Inspirational Architects and their buildings

  • Oscar Niemeyer’s Casas das Canaos. This curvaceous villa, situated in the Tijuca Forest, Brazil, was created in 1951 as Niemeyer’s own family home and designed to sit within the mountainous terrain. The public areas at the top of the house are an expanse of glass and overhanging flat roof looking out at a focal rock, and across the family swimming pool to the mountain jungle views beyond. The relationship between inside and out is blurred by this open expanse of glass, and by the rock that flows through the living room wall bringing the mountain into the house. The more private areas are built into the terrain as a semi-basement, secluded and embraced.
  • It is often the architecture rather than specific architects that I find inspiring, particularly the concept of using natural building materials.
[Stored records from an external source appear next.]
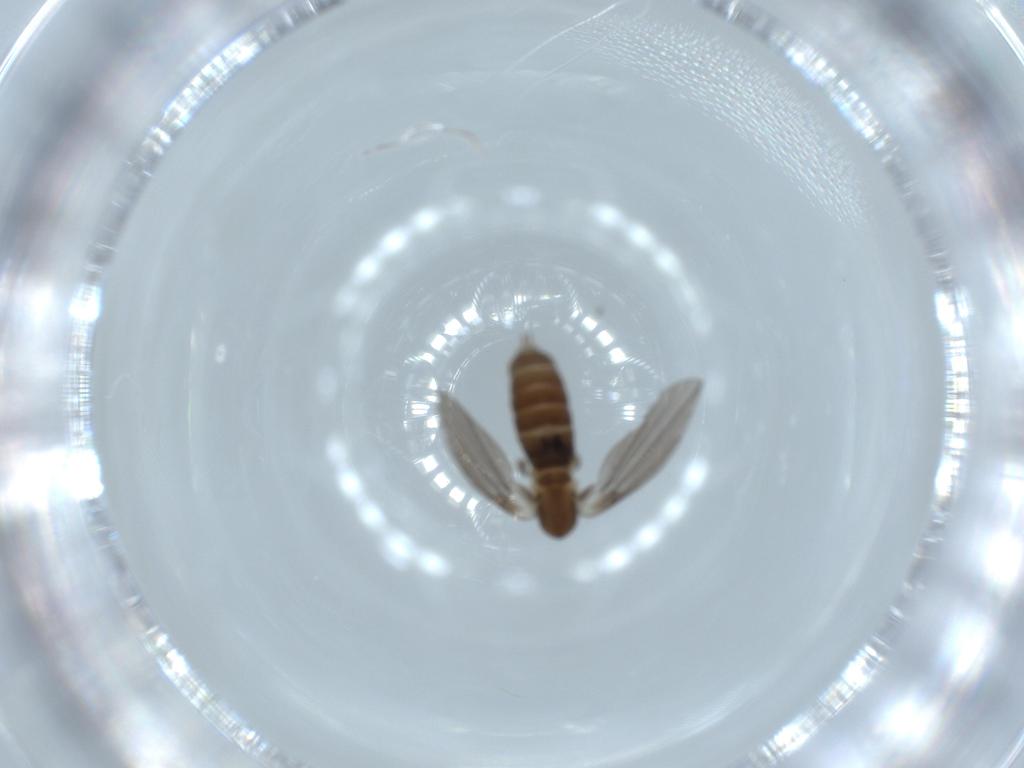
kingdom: Animalia
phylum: Arthropoda
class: Insecta
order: Diptera
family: Psychodidae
These materials allow a flexibility and a fluidity of development that enables high levels of occupant participation and creativity and leads to highly personal and unique homes. For example, Belle Grove is a self build house in Suffolk, that grew from a series of ideas and available materials – fallen trees and reclaimed fittings – into a unique three storey home constructed from earth and timber.
  • Frank Lloyd Wright’s famous Prairie House style. The style was synonymous with his understanding of the wide-open landscape and his concept of domestic flow and occupation. Often designed around the hearth as the centre of the home, with geometric plan layouts, usually cruciform or pin wheel. The proportions of his designs are carefully balanced, often with large overhanging roofs to shelter the houses from the heat of the prairie sun without reducing the views across the landscape. By incorporating local natural materials, he furthers the relationship with the landscape.
  • I’m another Frank Lloyd Wright devotee. His Fallingwater is for me, as for many architects and students, absolutely iconic. https://franklloydwright.org/site/fallingwater/
  • I was captivated by Alvar Aalto’s architecture. In particular the way he used glass and timber to bring a feeling of nature into his classic Villa Mairea. Narrow columns support the upper floors and act as an interrupted wall to the stairs, designed to reflect the pine trees in the surrounding forest. In his larger buildings Alvar continued this consideration, designing with the occupant in mind, such that at Paimio Sanitorium where he designed the windows with concern for views both for sitting and lying patients, and orientated all bedrooms to benefit from solar gain.
  • I was still in sixth form when the UEA commissioned a young Norman Foster to design the Sainsbury Centre to house Lord and Lady Sainsbury’s art collection, donated to the University in 1973. Now billed as the ‘first high-tech art gallery in the UK’, support for the project was not universal at the time. When Foster came to present his scheme to the wider University, there was a lot of heckling and several disturbances during his talk by those who thought the project a waste of resources. But his presentation, pre-digital age, was memorable, featuring dissolving panoramic slides to deliver his vision. By the end, the entire auditorium was attentive, hanging on to his every word. The clarity and boldness of the design, along with the seamless integration of building services, inspired me like no other building at that time.